The Crisis of Education and Spiritual Malnourishment

Graduation

By Claire Redmond

Claire Redmond

America’s urban public schools are failing its people. Over one million students drop out of high school every year, but 50% of dropouts come from just 12% of schools – schools located in the depths of America’s ghettoes. This dropout crisis is recognized but not yet understood by policymakers.

The most notable reforms and initiatives of the past 15 years, such as the No Child Left Behind Act of 2001 and the 2009 Race to the Top Initiative, have resulted in a decrease in overall graduation rates for minority students. This, in turn, creates the “prison pipeline” phenomenon. People who do not graduate high school are eight times more likely to serve time in prison or jail. As graduating class sizes are shrinking, prison cells are beginning to burst with former students turned desperate cons.

I spent the last ten months working in a school rated in the bottom 5% of schools nationwide. I served with City Year, a non-profit dedicated to resolving the dropout crisis by providing mentoring and tutoring to students who show early warning indicators of dropping out. While serving, I had a chance to observe the education crisis firsthand. Lacking a real family, my students had their needs neglected from a very young age. Every part of them is in need, and so every part of them must be recognized, healed, and fed.

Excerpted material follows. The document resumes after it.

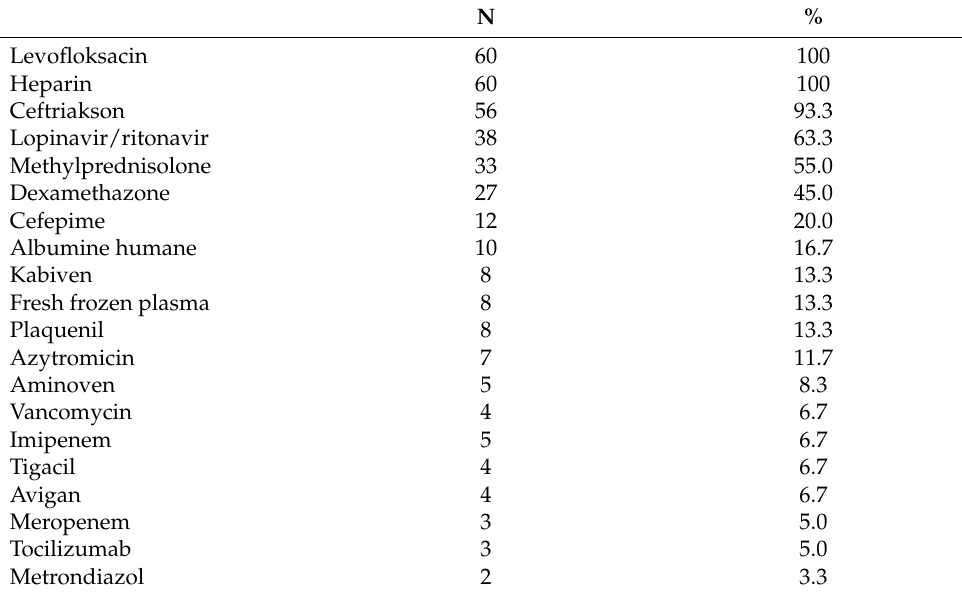
Figure 1. Comparison between survived and dead. Patients’ medication during their hospitalization is shown in Table 4. The most com- mon pharmaceutical interventions in patients were levofloxacin (100%), heparin (100%), ceftriaxone (93.3%), lopinavir/ritonavir (63.3%), and methylprednisolone (50%). Descriptive statistics for the patients’ diagnostic tests are shown in Table 5. The mean value for ferritin was 2101 ng/mL; for lactate dehydrogenase (LDH), 738 U/L; for creatine kinase CK, 857 U/L; for fibrinogen, 578 mg/dL; for PCR-I, 169 mg/dL; and for D-dimer, 5748 mg/mL. Table 4. Patients’ medication during their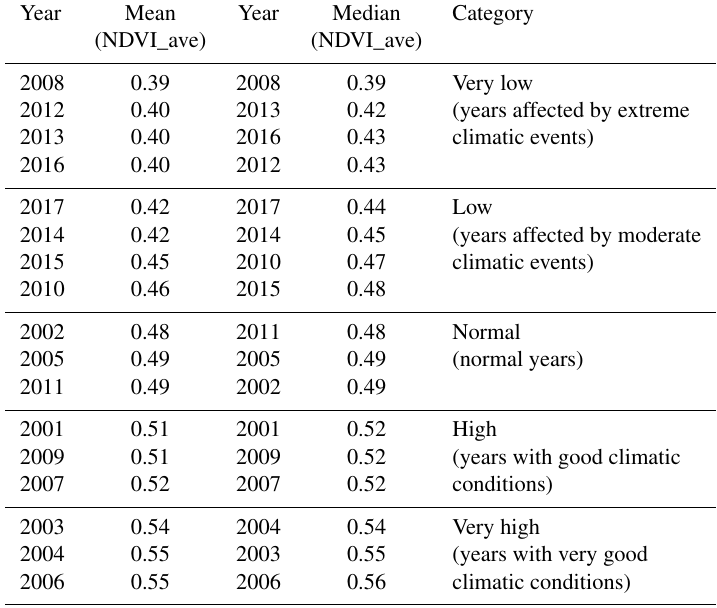
Table 3. Fisher’s least significant difference (LSD) test for comparing means, and Bonferroni test for comparing medians, for years.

The crisis of education can be recognized by symptoms of spiritual malnourishment and are attributed to the degradation of the family structure. As found by Johns Hopkins University studies, students that exhibit signs of poor course performance in English and math, poor attendance, and behavior problems are 75% more likely to drop out of high school than other students. Each of these early warning indicators can be correlated to a lack in one of the three drives in human beings: intellect, heart, and will.